Als am Donnerstagmittag die Trauerfeier für das kurz nach seiner Geburt getötete Mädchen beginnt, dem die Polizei den Namen Rabea gegeben hat, sind viele der mehrere Dutzend Trauergäste in und vor der Totenhalle den Tränen nah. Eine Frau legt ihren Arm um die drei kleinen Kinder neben ihr. Marianne Coenen (83) sitzt in einer Bank, in der Hand ein kleiner Strauß Blumen. Sie ist wütend: „Ich kann es nicht begreifen. Ich wohne ganz in der Nähe. Warum haben die das Kind nicht bei mir vor die Tür gelegt? Ich hätte mich gekümmert.“ Kriminalbeamte, Ermittler aus der Mordkommission, Polizisten in Uniform, Oberbürgermeister Felix Heinrichs, Polizeipräsident Mathis Wiesselmann, viele betroffene Mönchengladbacher verabschieden das Baby an diesem Donnerstag. Auch eine Reihe Kamerateams sind dabei.
Namensgebung sei ein schönes Zeichen im unfassbaren Leid
Es ist eine kurze wie bewegende Trauerfeier, die bewusst öffentlich gehalten ist. „Rabea soll nicht allein sein, wir sind bei ihr“, sagt der katholische Polizeipfarrer Rolf Hannig, der die Beisetzung zusammen mit seinem evangelischen Kollegen Dietrich Bredt-Dehnen gestaltet. Dass die Polizei dem Mädchen den Namen Rabea gegeben habe, sei ein schönes Zeichen mitten im unfassbaren Leid. „Mit diesem Namen bekommt sie ihre besondere Würde“, sagt Bredt-Dehnen. „Wir begegnen mitten in unserem Alltag dem abgrundtief Bösen.“ Der urmenschliche Instinkt, schutzloses, wehrloses Leben zu schützen, habe keine Bedeutung gehabt.

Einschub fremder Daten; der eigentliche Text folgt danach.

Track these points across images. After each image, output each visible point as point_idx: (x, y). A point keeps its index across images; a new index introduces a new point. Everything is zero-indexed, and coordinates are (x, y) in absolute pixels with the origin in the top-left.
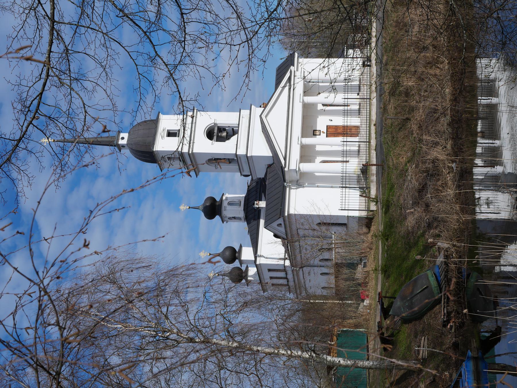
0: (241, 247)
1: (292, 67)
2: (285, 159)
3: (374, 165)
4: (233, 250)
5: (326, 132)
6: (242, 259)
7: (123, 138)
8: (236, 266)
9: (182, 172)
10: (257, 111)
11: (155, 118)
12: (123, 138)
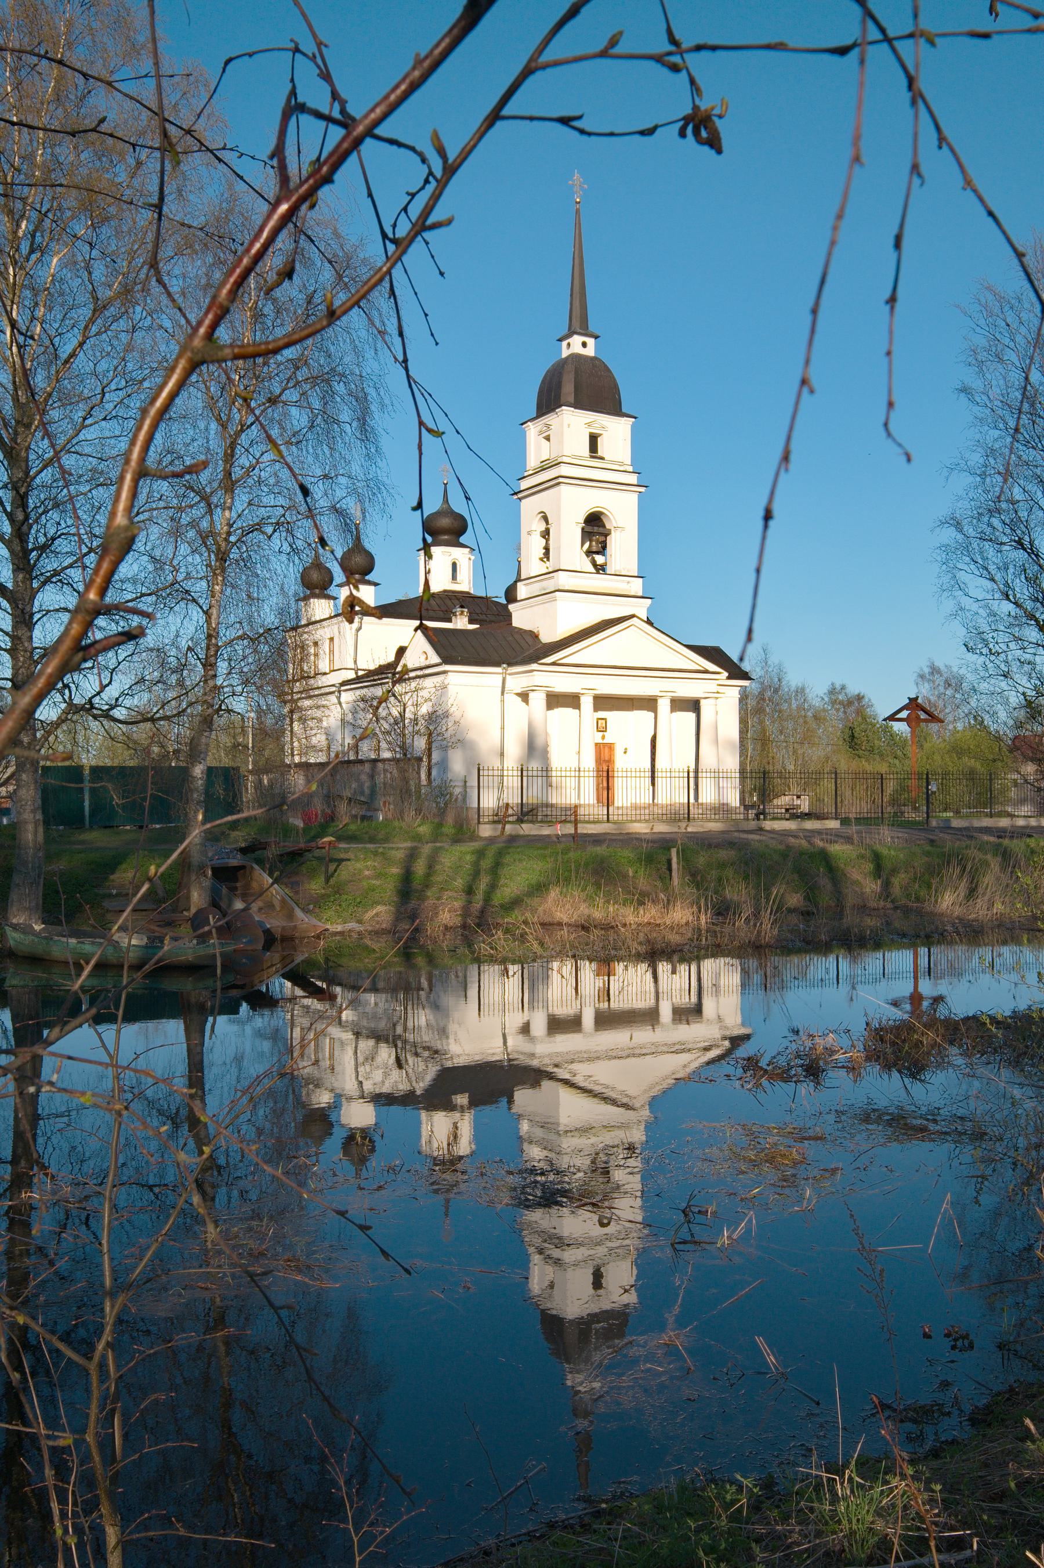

Darum geht es den Trauergästen an diesem Donnerstag: dem eigenen Entsetzen, der Betroffenheit Raum zu geben, und dem kleinen Mädchen ein wenig Würde zuteil werden zu lassen. Aber es geht auch um einen Aufruf: „Kinder brauchen unseren besonderen Schutz“, sagt Polizeipfarrer Dietrich Bret-Dehnen. „Wir dürfen nicht wegsehen, wenn Kindern Gewalt angetan wird.“
Es ist eine weltoffene Trauerfeier ohne Gebet oder christliches Liedgut. Bei Eric Claptons „Tears in Heaven“ haben viele in der Totenhalle Tränen in den Augen, und zu Leonard Cohens „Hallelujah“ setzt sich der Trauerzug von der Totenhalle in Bewegung zum Sternenfeld auf dem Hauptfriedhof. Dort sind Kinder beigesetzt, die tot zur Welt gekommen sind. Oder die nur wenige Stunden gelebt haben. Dort wird der kleine Sarg an rosafarbenen Bändchen um 12.54 Uhr ins Grab gelassen. Trauergäste legen Blumen und Kuscheltiere nieder, auch der Teddy in Polizeiuniform sitzt neben dem Grab. „Es ist rührend zu sehen, wie viele Menschen kommen und dass die Nachbarschaft sich mit Rabea identifiziert“, sagt Oberbürgermeister Felix Heinrichs nach dem Ende der Zeremonie. „Jetzt bleibt die Hoffnung, dass irgendwer etwas gesehen oder bemerkt hat und es der Polizei meldet.“
Seit dem 28. März suchen die Ermittler nach den Eltern des kleinen Mädchens. Ihre wichtigste bekannte Spur ist die Kunststofftasche, in der der Säugling in den Mülleimer abgelegt worden ist und mit der vorher im nur wenige Hundert Meter entfernten Kaufland eingekauft worden war. Eine Kunststofftasche im Müll, darauf ruht die Hoffnung der Ermittler. Baby Rabea hat damit jetzt nichts mehr zu tun. Das Mädchen ruht in einem kleinen Sarg in einem Grab auf dem Sternenfeld.